The task
What you return should be each line of the data containing the string "sierpnia".

Information provided
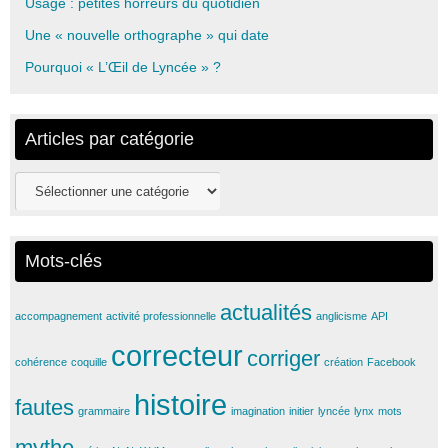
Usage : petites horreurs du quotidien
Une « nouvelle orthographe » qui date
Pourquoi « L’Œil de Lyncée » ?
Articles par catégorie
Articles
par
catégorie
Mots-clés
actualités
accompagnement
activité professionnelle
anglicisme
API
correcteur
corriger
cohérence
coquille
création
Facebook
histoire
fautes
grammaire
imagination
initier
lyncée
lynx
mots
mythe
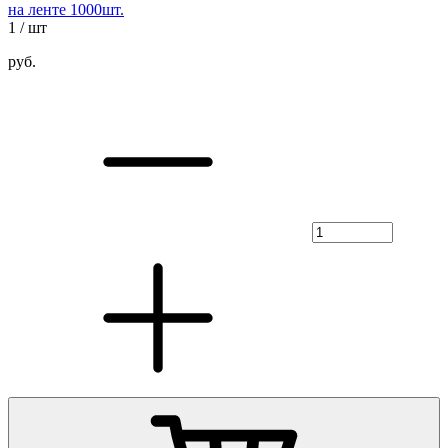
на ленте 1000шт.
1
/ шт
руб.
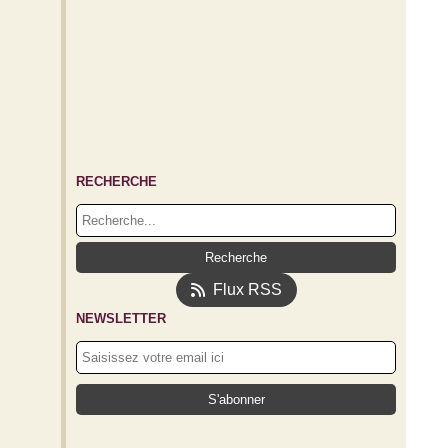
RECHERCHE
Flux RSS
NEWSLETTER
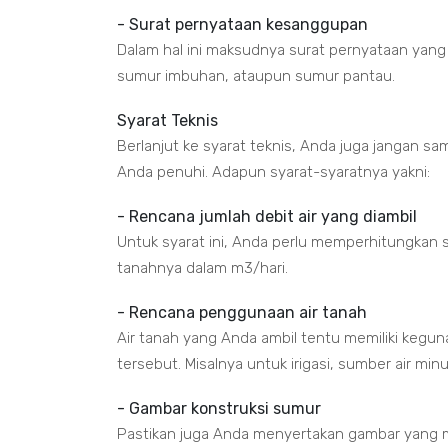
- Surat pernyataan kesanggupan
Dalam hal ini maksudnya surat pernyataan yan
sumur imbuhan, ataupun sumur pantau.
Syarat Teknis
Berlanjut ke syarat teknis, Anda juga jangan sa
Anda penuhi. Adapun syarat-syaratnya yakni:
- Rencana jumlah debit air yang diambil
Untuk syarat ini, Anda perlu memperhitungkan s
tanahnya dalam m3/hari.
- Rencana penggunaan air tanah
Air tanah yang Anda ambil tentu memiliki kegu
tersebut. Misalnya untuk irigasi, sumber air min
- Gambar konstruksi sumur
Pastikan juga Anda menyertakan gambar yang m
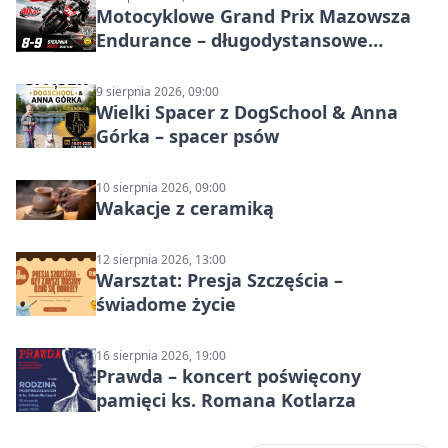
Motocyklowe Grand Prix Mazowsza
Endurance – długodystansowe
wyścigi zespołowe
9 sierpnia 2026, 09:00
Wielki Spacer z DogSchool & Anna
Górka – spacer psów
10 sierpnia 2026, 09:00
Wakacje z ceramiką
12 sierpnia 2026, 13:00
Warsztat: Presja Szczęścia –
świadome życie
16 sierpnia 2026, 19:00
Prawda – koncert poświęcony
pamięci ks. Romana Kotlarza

...

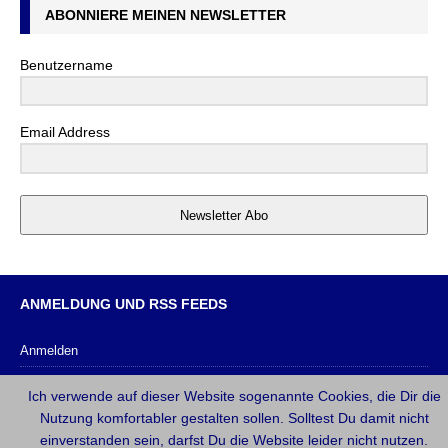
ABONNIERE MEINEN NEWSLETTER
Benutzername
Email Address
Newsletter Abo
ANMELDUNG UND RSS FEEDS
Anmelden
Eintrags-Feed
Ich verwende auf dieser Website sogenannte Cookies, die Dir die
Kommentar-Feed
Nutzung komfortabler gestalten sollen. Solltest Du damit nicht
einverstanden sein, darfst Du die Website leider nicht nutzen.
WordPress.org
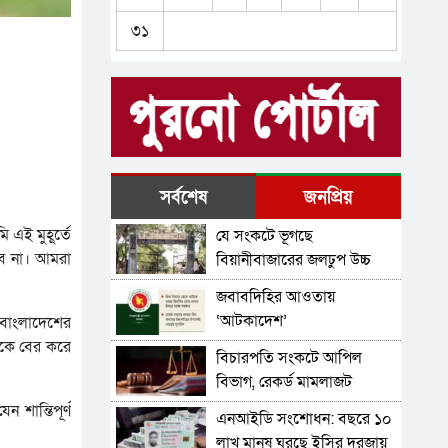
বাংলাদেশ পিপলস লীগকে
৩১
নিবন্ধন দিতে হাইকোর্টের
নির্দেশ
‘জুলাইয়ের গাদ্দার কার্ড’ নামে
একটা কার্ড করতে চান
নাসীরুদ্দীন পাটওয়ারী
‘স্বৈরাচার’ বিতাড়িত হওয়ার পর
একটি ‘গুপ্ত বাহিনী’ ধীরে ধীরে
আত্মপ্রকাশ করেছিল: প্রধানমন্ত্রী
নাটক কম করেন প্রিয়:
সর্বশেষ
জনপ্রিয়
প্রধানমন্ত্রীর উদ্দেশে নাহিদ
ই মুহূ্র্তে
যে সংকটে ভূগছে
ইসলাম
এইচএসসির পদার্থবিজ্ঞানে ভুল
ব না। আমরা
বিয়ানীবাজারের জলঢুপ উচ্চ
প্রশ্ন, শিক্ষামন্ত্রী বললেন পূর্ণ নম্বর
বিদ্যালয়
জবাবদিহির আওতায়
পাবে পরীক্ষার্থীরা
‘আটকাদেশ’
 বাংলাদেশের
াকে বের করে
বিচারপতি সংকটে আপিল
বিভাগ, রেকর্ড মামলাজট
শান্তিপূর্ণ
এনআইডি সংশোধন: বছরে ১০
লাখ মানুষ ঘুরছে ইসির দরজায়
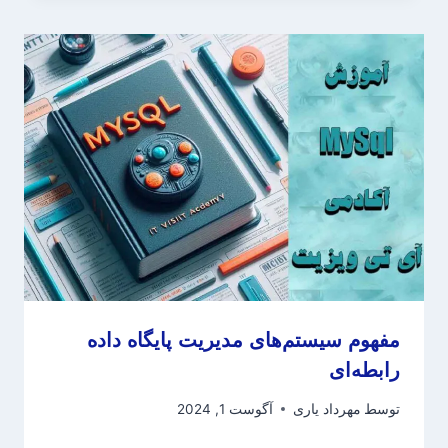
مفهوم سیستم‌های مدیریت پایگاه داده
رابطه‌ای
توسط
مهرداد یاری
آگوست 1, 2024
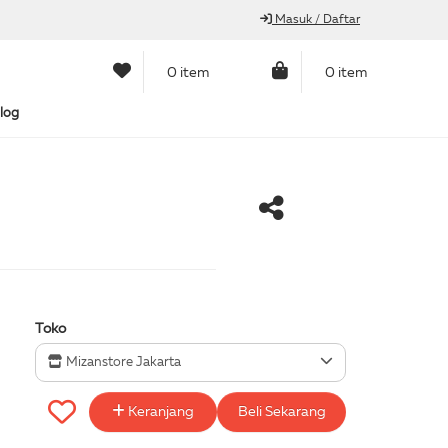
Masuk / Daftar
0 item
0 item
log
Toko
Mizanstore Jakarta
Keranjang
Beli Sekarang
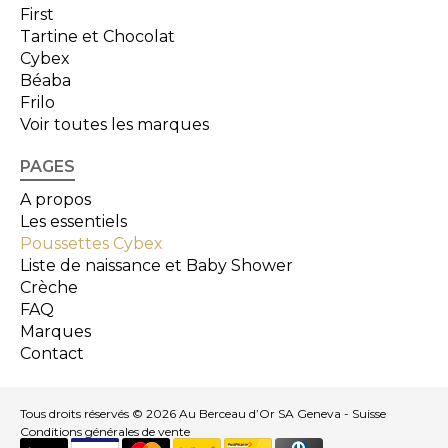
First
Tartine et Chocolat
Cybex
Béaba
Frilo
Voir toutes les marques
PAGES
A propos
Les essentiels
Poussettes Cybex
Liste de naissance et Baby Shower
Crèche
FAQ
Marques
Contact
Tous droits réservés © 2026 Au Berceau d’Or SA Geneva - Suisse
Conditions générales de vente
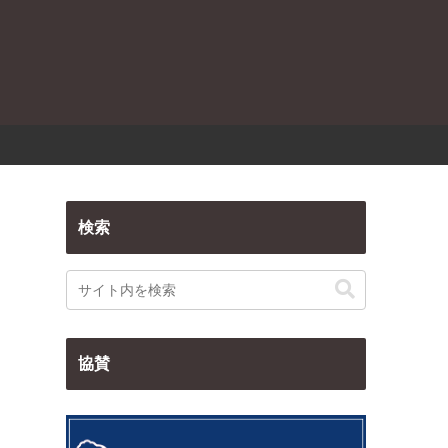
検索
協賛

Task result
9 sierpnia 2026, 09:00
10 sierpnia 2026, 09:00
12 sierpnia 2026, 13:00
16 sierpnia 2026, 19:00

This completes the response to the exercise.